By Ikrame Chibani
By Ikrame Chibani
Rabat – Growing up as a female in Morocco, I, as any other person of my age, developed the habit to take some aspects of Moroccan culture for granted. Even worse, at some age I realized that I started adopting the very same practices of this culture, knowing that consciously I did not want to adhere to them. In a sense, that is how some Moroccans perceive of things; they would condemn a specific saying or an act, yet, in real-world situations they would ironically put forward some arguments they would not support had they been in other situations. This discrepancy, along with others, manifests itself as a strong basis of Moroccan popular culture.
Given the fact that family and women constitute the kernel of Moroccan society at large, women have long been the focus of every single family. Thus far, things seem quite neat; as a case in point, if a girl goes in the streets smoking, she will be looked down upon and chances are she will receive some very abusive comments in the streets simply because she is a female. However, the reaction would be very different for a male. No one would seem to care: those are the norms and they have not been breached, as long as it is a male. My point here is not that females should be allowed to smoke in the streets. Rather, if both genders do the same thing, why would they be looked upon differently?
The neighbours, or more generally, society, are a crucial component of Moroccan identity. As a matter of fact, the individual’s behaviours and attitudes are contingent upon what his or her surroundings think of him or her. We Moroccans are known to be very talkative. When two people (very likely to be women) suddenly meet in the neighbourhood, they greet each other and stay for a chat that may last for hours, saying nothing of importance but gossiping. Some people, unfortunately, attempt to live on the aspirations of others. However, it is impossible to have each member of society content with everyone’s beliefs, actions, or thoughts.
Another aspect that reflects patriarchal superiority is when a couple is about to marry. In such circumstances, the girl considers the opinion of her mother or relatives on the groom.
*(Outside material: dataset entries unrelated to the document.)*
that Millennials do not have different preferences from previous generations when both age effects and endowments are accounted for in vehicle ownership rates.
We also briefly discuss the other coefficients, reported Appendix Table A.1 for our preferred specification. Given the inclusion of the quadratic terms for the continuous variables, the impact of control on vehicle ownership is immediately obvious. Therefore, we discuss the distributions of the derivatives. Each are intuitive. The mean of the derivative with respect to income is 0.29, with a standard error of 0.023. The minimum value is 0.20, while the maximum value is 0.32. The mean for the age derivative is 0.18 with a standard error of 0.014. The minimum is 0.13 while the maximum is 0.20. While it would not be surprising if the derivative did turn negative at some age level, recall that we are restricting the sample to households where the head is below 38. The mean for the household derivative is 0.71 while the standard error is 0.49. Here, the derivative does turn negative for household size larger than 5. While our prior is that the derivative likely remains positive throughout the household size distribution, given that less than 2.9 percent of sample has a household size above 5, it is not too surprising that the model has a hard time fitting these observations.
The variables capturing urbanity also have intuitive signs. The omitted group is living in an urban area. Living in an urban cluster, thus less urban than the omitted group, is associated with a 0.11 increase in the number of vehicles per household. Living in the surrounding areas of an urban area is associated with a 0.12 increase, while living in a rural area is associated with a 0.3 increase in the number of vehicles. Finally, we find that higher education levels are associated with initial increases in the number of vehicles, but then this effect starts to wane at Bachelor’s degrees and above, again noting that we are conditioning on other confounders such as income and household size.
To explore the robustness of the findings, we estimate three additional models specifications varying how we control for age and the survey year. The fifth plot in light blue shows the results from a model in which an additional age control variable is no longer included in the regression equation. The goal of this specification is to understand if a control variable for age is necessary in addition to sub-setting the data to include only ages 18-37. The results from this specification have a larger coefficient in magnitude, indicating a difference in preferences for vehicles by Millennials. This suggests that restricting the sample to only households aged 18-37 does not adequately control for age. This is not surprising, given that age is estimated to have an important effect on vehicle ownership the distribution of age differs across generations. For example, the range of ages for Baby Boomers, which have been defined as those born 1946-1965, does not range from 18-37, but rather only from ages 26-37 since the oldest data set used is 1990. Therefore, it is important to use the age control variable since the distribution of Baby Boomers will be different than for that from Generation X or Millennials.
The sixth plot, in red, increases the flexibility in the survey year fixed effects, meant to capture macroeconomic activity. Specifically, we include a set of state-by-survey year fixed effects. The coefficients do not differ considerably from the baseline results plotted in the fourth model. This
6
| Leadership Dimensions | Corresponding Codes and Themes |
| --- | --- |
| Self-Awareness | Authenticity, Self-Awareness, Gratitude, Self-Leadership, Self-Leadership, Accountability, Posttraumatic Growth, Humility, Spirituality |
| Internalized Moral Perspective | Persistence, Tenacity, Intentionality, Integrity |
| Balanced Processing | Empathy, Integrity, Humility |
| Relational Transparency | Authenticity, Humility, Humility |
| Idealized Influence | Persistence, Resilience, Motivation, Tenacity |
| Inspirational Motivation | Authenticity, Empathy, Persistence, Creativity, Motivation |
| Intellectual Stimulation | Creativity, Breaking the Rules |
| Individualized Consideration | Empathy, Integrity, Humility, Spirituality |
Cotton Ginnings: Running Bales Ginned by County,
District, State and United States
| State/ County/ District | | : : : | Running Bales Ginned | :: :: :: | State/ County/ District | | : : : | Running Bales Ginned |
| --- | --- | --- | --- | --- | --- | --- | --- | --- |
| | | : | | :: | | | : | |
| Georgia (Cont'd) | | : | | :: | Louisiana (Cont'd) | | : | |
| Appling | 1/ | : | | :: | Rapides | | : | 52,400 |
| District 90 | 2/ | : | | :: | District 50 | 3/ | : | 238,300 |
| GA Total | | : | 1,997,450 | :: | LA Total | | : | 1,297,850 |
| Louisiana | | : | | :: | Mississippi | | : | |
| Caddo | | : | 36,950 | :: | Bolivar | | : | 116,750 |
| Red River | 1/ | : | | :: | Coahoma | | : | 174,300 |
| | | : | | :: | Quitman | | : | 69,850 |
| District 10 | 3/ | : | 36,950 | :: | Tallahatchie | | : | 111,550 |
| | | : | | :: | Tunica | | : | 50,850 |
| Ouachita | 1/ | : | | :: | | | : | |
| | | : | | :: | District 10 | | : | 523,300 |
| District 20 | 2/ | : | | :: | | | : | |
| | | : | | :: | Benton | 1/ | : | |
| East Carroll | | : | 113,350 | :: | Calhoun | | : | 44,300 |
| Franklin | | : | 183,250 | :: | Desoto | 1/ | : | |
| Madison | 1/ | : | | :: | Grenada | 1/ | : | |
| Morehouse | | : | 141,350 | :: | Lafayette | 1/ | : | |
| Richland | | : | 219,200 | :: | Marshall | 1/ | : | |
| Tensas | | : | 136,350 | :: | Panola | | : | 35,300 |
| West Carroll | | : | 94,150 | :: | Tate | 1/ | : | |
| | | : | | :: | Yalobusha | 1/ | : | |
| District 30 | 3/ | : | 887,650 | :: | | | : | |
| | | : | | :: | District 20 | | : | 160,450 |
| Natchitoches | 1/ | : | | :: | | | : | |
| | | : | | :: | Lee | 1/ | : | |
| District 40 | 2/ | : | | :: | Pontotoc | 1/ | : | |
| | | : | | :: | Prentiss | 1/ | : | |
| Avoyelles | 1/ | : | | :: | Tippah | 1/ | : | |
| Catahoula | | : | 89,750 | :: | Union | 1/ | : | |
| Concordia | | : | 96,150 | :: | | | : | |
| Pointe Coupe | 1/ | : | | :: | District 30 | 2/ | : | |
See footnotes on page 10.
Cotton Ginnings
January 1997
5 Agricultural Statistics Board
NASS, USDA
Most of them, if not all, would agree upon the Moroccan aphorism that alleges that there is nothing to be disgraced about a man but his financial situation. Nevertheless, had it been the other way around, chances are that the groom’s family would question the bride’s past, background, family, and so forth. Being that, women symbolize honour, dignity, and, interestingly enough, they are the ones who incarnate the family reputation.
One of the very notorious concepts in the Moroccan society is “Hshouma”, or a parent’s ability to stop their child from doing something that should be avoided. Take, for instance, a mother joined by her child to a wedding party. It is obvious that children are very impulsive and full of energy, especially when they meet children of their age. At this moment, the mother would be yell at her child, asking him or her to behave better, lest the invitees think of the child as an unruly child. This suppresses the child’s inner psychological needs to discover, interact, and play.
Some of the social conventions of Moroccan popular culture are to be thoroughly revisited. What should be emphasized here is that we as the future generation should fervently attempt to amend or in some cases cease some of these practices that should have nothing to do with our culture, nor religious affiliation. As Antonio Gramsci rightly holds in A Glossary of Cultural Theory: “Common sense penetrates deeply within the mental life of a society but it is not unchanging. It is the task of the intellectuals to criticise the chaotic aggregate of disparate conceptions comprising common sense and so instil new popular beliefs… a new common sense and with it a new culture and a new philosophy.”